*** Dataset entries ***

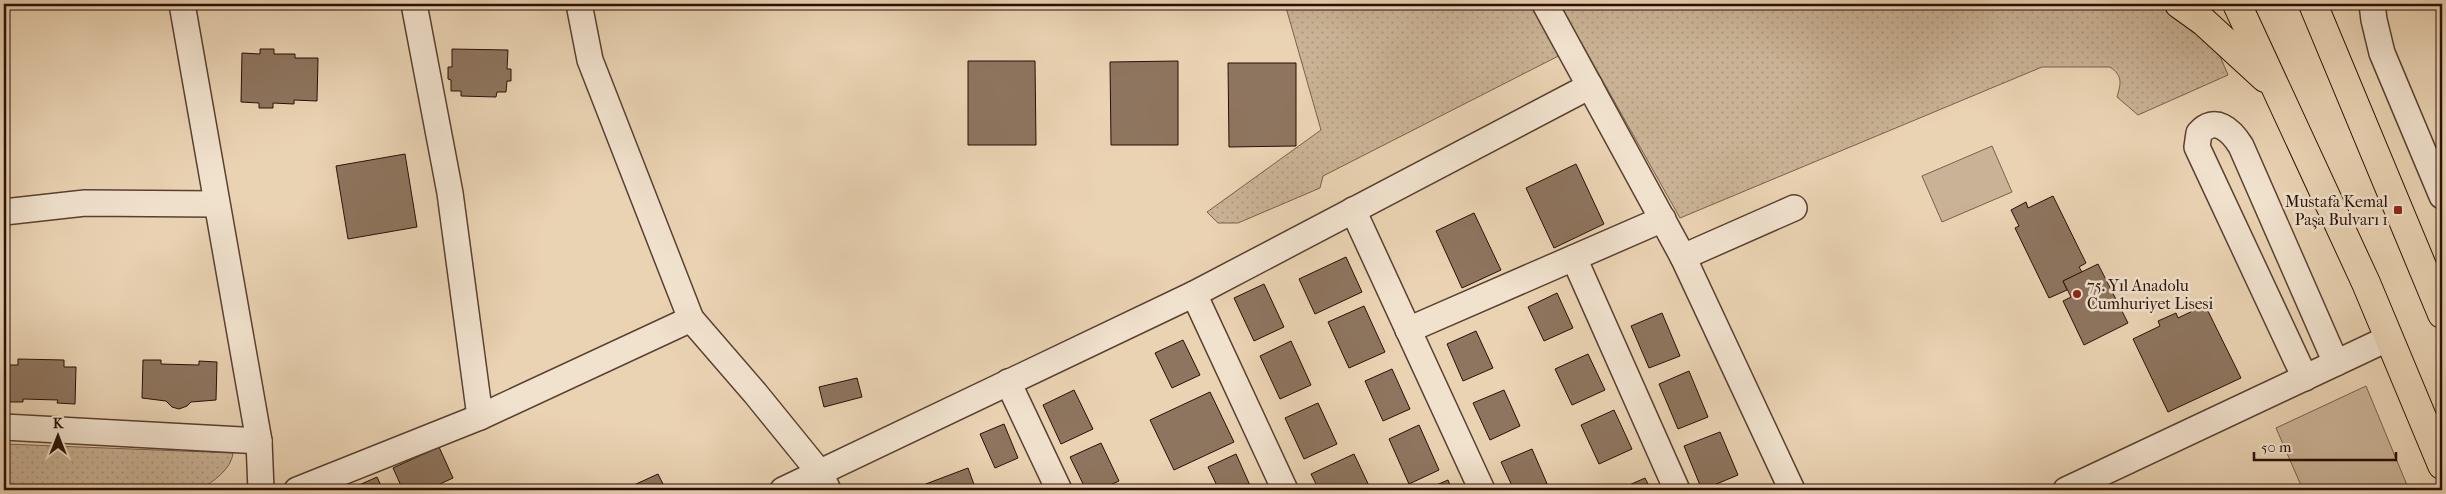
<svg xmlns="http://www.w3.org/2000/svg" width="2446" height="494" font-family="'IM FELL French Canon',serif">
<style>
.grass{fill:#c9b295;stroke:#7a604d}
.park{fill:url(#park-dots);stroke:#7a604d}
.building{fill:#8e755f;stroke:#2a0f05}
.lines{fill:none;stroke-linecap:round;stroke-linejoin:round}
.minor-casing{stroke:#5a4030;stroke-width:28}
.major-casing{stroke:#2a0f05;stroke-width:30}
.minor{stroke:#f1e2ce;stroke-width:25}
.major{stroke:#ead3b3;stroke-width:28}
.poi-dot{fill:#8f2418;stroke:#f1e2ce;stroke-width:2}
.labels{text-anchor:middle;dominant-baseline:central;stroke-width:5;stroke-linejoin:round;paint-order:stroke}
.poi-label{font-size:16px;fill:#2a0f05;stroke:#f1e2ce;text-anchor:end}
</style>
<defs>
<pattern id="park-dots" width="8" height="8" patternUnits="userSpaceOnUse" patternTransform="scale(1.25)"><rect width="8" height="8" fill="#c9b295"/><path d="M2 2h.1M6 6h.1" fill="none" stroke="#ad987f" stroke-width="1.8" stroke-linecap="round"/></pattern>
</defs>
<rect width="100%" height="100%" fill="#ead3b3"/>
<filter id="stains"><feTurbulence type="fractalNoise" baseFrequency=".004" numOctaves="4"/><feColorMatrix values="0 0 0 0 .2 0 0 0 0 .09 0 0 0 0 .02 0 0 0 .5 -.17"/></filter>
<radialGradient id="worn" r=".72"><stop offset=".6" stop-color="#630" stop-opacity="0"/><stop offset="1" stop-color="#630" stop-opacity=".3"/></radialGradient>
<g class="grass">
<polygon points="1992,146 2012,192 1942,222 1922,176"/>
<polygon points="2366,386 2409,490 2303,490 2276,428"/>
</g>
<g class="park">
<path d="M 1285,4 L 2198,4 L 2228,75 L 2138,115 L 2117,97 C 2121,83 2123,76 2110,67 L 2042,67 L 1680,218 L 1582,44 L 1323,176 L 1320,188 L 1238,223 L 1218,223 L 1207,212 L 1321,130 Z"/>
<path d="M 4,444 L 233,453 C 231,470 213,481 200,490 L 4,490 Z"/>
</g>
<g class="building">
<polygon points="260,49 274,49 274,54 295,54 295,58 318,58 317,101 294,100 294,104 273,103 273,108 259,108 259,103 241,102 242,53 260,54"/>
<polygon points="452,49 508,50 507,69 511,69 511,81 507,81 506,92 497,92 496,97 461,96 461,91 451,91 451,80 448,79 448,67 452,67"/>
<polygon points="968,61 1035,61 1036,145 968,145"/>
<polygon points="1178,61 1178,145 1111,145 1110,62"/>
<polygon points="1228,63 1296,63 1296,146 1229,147"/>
<polygon points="405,154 417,227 348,239 336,166"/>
<polygon points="1576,164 1604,224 1554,248 1526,188"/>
<polygon points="2053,196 2086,263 2079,267 2082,272 2063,281 2067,290 2049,298 2015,228 2019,226 2011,210 2026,202 2028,208"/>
<polygon points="1474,213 1501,270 1462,288 1436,231"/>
<polygon points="1346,257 1362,292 1315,314 1299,279"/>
<polygon points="2098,264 2128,323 2084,345 2063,301 2071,297 2063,281"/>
<polygon points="1264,284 1284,327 1254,341 1234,298"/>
<polygon points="1557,293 1573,328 1544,341 1528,307"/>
<polygon points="2205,305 2241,378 2168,412 2133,339 2160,326 2158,321 2176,313 2178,318"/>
<polygon points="1364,306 1385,352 1349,368 1328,322"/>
<polygon points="1662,313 1680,356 1649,368 1631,326"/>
<polygon points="1476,331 1493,368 1463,381 1447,344"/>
<polygon points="1183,340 1200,375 1172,388 1155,353"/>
<polygon points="1291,341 1311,385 1280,399 1260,356"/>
<polygon points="1588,354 1605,390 1572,405 1555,369"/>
<polygon points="18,359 64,360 64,367 76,367 75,404 57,403 58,400 23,399 23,402 5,402 6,365 18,365"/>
<polygon points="143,360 161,360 161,364 199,365 199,361 217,362 216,400 191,402 187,406 179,409 172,407 166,401 142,398"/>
<polygon points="1392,369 1410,409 1383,421 1365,381"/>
<polygon points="1689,371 1708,417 1678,429 1659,384"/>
<polygon points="857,378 862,397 824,407 819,387"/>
<polygon points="1074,390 1093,429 1061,444 1043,405"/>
<polygon points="1504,390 1520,426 1490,440 1473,403"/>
<polygon points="1210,392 1234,442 1174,470 1150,420"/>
<polygon points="1318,403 1337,444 1304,459 1285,418"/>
<polygon points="1614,410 1632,449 1599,464 1581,425"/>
<polygon points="1004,424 1018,458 995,468 980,434"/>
<polygon points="1419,425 1439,470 1409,484 1389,439"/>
<polygon points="1720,432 1738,475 1702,490 1684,446"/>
<polygon points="1101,443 1119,481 1099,490 1086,490 1070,457"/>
<polygon points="439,447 453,478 427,490 403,490 393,468"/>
<polygon points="1532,449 1548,486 1538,490 1514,490 1501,462"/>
<polygon points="1236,454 1252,490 1219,490 1208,467"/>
<polygon points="1354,454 1371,490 1319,490 1311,474"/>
<polygon points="968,468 976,490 910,490"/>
<polygon points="658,474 666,490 623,490"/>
<polygon points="377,477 383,490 348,490"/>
<polygon points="1645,478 1651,490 1618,490"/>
<polygon points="1448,480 1452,490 1425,490"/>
</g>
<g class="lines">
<defs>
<g id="minor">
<polyline points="182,4 259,441 261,490"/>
<polyline points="414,4 450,193 480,417 691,319 755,393 820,473 828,490"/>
<polyline points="579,4 590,60 691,319"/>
<polyline points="1545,4 1683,257 1792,490"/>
<polyline points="2372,4 2374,20 2382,53 2442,196"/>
<polyline points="1353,210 1482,490"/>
<polyline points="4,212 85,203 216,204"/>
<polyline points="1683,257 1794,208"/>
<polyline points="1574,258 1677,490"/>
<polyline points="1194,294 1285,490"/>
<polyline points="1408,330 1663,219"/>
<path d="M 2305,378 L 2197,147 L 2199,133 C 2215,115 2231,130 2241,146 L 2336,363"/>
<polyline points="1008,382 1059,490"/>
<polyline points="4,427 259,441"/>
<polyline points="297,490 480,417"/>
<polyline points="783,490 1194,294 1590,86"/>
<polyline points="2066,490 2389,338"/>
</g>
<g id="major">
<polyline points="2179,4 2204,22 2265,78"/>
<polyline points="2237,4 2366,283 2442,465"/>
<polyline points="2313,4 2442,314"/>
</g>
</defs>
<use href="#minor" class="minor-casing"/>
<use href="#major" class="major-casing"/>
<use href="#minor" class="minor"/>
<use href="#major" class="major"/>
</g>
<g class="poi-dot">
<rect x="2393" y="205" width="10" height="10" rx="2.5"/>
<circle cx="2077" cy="294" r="5"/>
</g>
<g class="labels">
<g class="poi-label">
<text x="2388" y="201">Mustafa Kemal<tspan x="2388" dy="18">Paşa Bulvarı 1</tspan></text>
<text x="2087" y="285" text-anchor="start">75. Yıl Anadolu<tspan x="2087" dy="18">Cumhuriyet Lisesi</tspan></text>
</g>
</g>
<rect width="2446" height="494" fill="none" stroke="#ead3b3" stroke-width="20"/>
<rect x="5" y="5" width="2436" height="484" fill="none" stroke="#2a0f05" stroke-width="2.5"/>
<rect x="10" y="10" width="2426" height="474" fill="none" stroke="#2a0f05"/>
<g transform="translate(58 436)" stroke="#f1e2ce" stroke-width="4" paint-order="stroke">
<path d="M0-4L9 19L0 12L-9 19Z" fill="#2a0f05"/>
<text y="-8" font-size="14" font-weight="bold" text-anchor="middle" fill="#2a0f05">K</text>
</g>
<path d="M2254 452v8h142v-8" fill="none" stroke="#2a0f05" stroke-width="2.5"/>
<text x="2261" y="452" font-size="15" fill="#2a0f05" stroke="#f1e2ce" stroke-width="4" paint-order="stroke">50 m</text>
<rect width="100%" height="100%" filter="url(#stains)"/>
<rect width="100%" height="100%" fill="url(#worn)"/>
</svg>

*** End of Dataset entries ***

### Required work
Find the word "casing" in the entries above and gather every line that holds it.

### Result of this task
.minor-casing{stroke:#5a4030;stroke-width:28}
.major-casing{stroke:#2a0f05;stroke-width:30}
<use href="#minor" class="minor-casing"/>
<use href="#major" class="major-casing"/>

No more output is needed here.